### Data shown
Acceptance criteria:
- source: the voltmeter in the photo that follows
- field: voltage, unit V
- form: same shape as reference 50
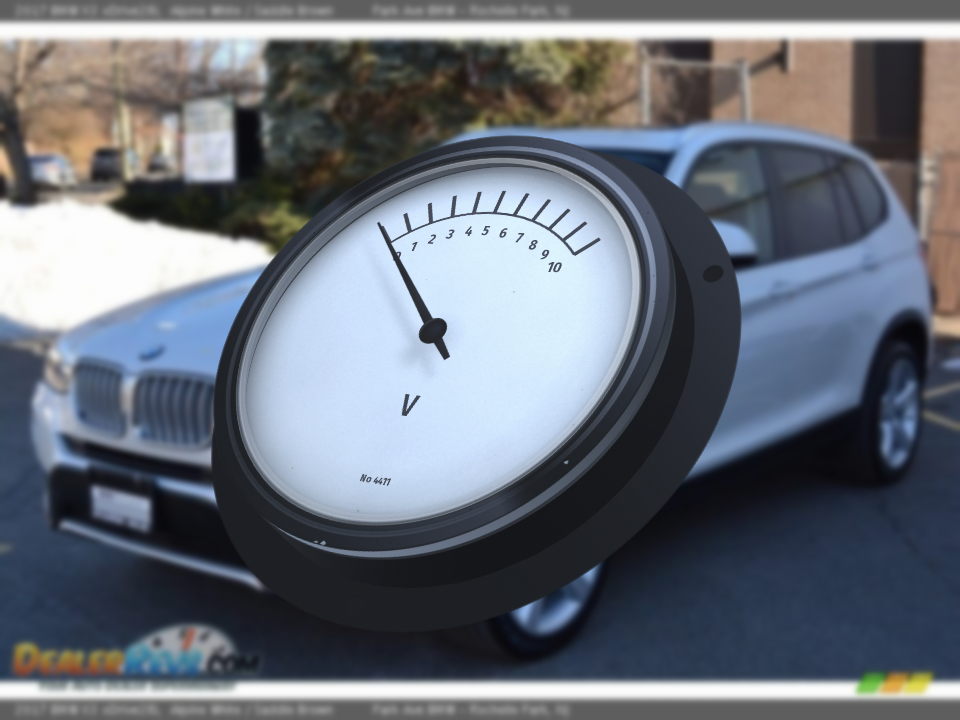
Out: 0
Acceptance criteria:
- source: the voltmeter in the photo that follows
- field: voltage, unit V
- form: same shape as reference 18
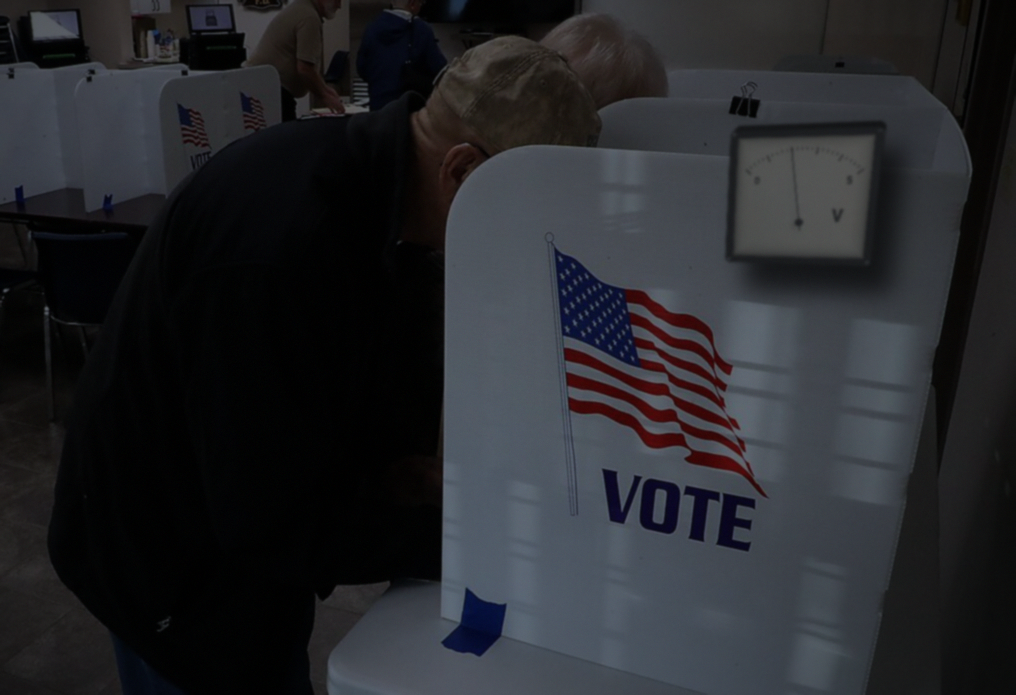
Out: 2
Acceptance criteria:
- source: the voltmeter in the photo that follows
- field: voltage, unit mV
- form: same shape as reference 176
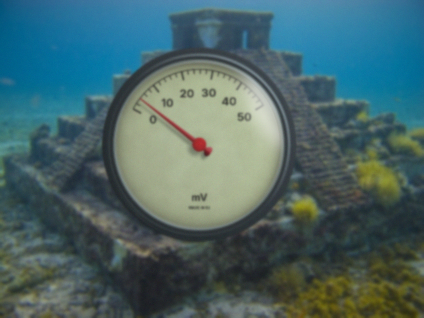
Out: 4
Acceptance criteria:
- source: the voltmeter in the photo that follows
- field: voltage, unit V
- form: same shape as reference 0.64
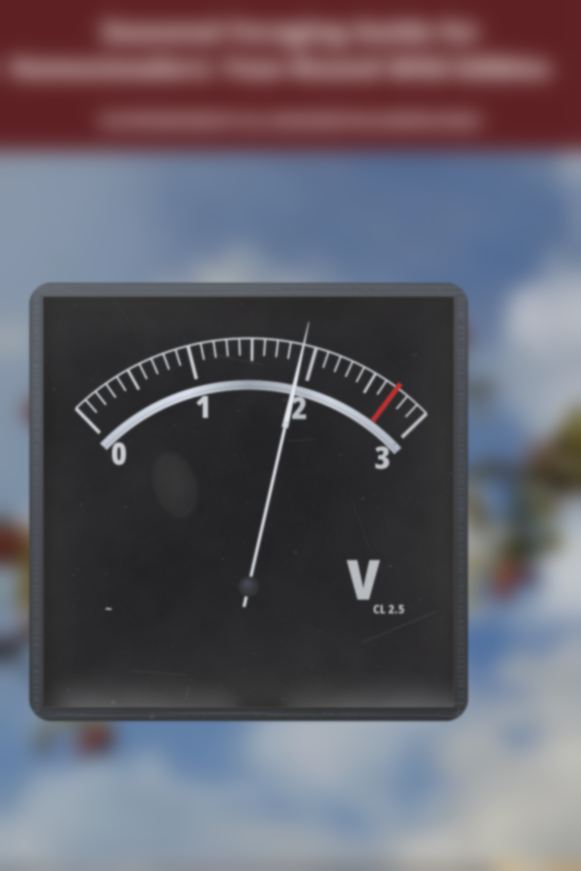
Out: 1.9
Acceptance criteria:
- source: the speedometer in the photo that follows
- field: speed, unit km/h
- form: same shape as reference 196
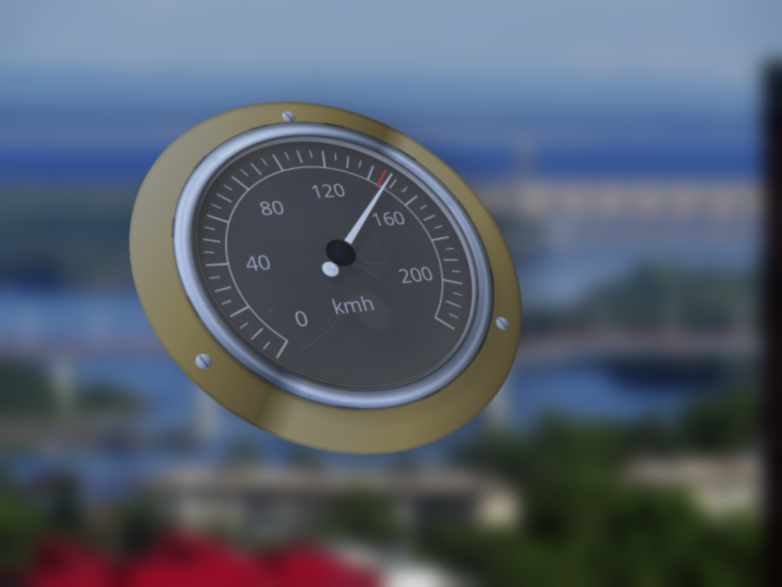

### Work instruction
Report each line in the items above that contains the string "same", copying every such line in full. Case counts.

### Answer for this exercise
- form: same shape as reference 50
- form: same shape as reference 18
- form: same shape as reference 176
- form: same shape as reference 0.64
- form: same shape as reference 196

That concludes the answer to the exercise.